Mangrove Boat Tour in Monterrico Guatemala
The knock came at precisely 5:05 a.m.
Walking through the town in the predawn there was little attempt at conversation between our group of four. It was hard to blink sleep from our eyes but the guide seemed perky enough. Our destination was the town docks for a ride up the canal to see the sunrise over the mangroves.
We met with two others at the docks, two ladies also coming on the tour.
The silence once aboard the tipsy craft was profound. The guide was navigating with a pole and the only sounds to be heard were the gentle touch of the water on the boat, and the soft smack of the pole in the water. As we progressed we saw occasional boats and fisherman out to catch shrimp. The guide began to explain the local flora and fauna to us.
The tour was in Spanish and I was largely unfamiliar with the birds and the terminology, and alas my fixed lens did not allow me many photos of the species of wildlife to identify.
The vast stillness of the eventual lake of water we came too was broken slightly by the flocks of birds around and little ripples left behind of the cuatro ojos fish (four-eyed). We found a spot and waited as the guide explained how when the rains came this whole area would be dramatically changed and the fisherman's lives made easier.
All dawn waiting is eventually rewarded, and this sunrise came with a calmness that surprised me for one of the tropical variety. I expected something much more brilliant, but this looked much like a sunrise over a marsh in Michigan.
Realistically the sunrise was sometimes seen through the shoulders of the people in front of us, but the guide was very good about changing our spot now and then to give us all an equal view.
The sun rose a bit more and the colors cleared.
I wished desperately for a wide lens, but as no genie appeared to hand me one and the sun had risen we turned the boat to leave. The guide asked us if we wanted to pole the boat a bit; well sure, I'm up to looking like an amateur tourist.
Harmony did better than I; she was what one calls a natural.
There are two families that live on this island refining salt 10 months out of the year. For two months over the heaviest of the rains they have to move to town or spend the time swimming. See the water line on the house in the photo below?

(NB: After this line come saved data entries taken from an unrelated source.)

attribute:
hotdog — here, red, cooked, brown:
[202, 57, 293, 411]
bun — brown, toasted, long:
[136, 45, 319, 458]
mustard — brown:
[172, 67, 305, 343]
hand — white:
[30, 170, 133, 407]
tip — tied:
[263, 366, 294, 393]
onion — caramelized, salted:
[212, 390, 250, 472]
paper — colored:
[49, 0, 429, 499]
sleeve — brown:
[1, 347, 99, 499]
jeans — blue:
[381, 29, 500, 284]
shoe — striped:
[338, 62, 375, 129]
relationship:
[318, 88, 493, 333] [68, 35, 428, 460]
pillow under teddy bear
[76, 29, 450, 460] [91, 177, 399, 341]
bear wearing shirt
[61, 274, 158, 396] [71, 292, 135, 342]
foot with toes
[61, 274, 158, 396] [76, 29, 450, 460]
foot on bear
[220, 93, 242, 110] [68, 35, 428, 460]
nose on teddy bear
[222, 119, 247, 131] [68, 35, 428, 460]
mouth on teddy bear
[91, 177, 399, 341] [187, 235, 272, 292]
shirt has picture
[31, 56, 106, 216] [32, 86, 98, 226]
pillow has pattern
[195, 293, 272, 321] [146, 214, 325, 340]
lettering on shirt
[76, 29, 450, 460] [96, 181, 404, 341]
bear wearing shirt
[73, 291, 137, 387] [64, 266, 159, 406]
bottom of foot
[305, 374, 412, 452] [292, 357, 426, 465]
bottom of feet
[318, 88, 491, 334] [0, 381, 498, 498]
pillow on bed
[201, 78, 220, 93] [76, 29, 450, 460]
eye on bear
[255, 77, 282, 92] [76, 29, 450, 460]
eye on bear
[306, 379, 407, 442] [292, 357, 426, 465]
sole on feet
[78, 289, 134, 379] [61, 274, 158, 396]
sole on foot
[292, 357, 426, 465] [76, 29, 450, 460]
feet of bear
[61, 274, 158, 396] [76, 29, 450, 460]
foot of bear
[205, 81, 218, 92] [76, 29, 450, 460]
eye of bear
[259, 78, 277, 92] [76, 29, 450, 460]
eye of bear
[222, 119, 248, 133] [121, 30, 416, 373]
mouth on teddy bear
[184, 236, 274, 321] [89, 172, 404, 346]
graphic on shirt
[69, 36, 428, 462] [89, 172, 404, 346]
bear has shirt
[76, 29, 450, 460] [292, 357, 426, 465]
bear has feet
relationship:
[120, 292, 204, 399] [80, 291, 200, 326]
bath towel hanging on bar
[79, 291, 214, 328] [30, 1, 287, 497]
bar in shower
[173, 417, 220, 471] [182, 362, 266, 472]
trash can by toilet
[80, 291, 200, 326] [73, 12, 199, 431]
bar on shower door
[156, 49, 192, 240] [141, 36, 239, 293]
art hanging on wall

Fisherman out to catch shrimp.
Oh hello, four eyes, you're not shrimp. Back ye go. (Doesn't he look out of patience? Probably more likely out of oxygen)
These fisherman were sorting their catch. They didn't mind letting us watch.
We rode one of these ferries first time we came to Monterrico 8 years ago. I was too chicken to drive onto one in our car this time, figuring the road entrance would do me very well for my first experience driving in Guatemala.
Lo! The landing.
At the docks a lady was selling some of the best, fresh-squeezed orange juice I've had in my life.
Behold, our mostly awake faces.
Cost: $6.15 each, plus about a $1 each for the orange juice.
Tip: the guys selling the tour can get aggressive. There were a number of guys hanging out on the beach trying to sell us this tour and we didn't say yes right away, mainly because they wouldn't ever go away and that annoyed us, but also because the price kept changing. When it became suitable we signed on.
Activity: recommended. That is, if you go to Monterrico, which I also recommend.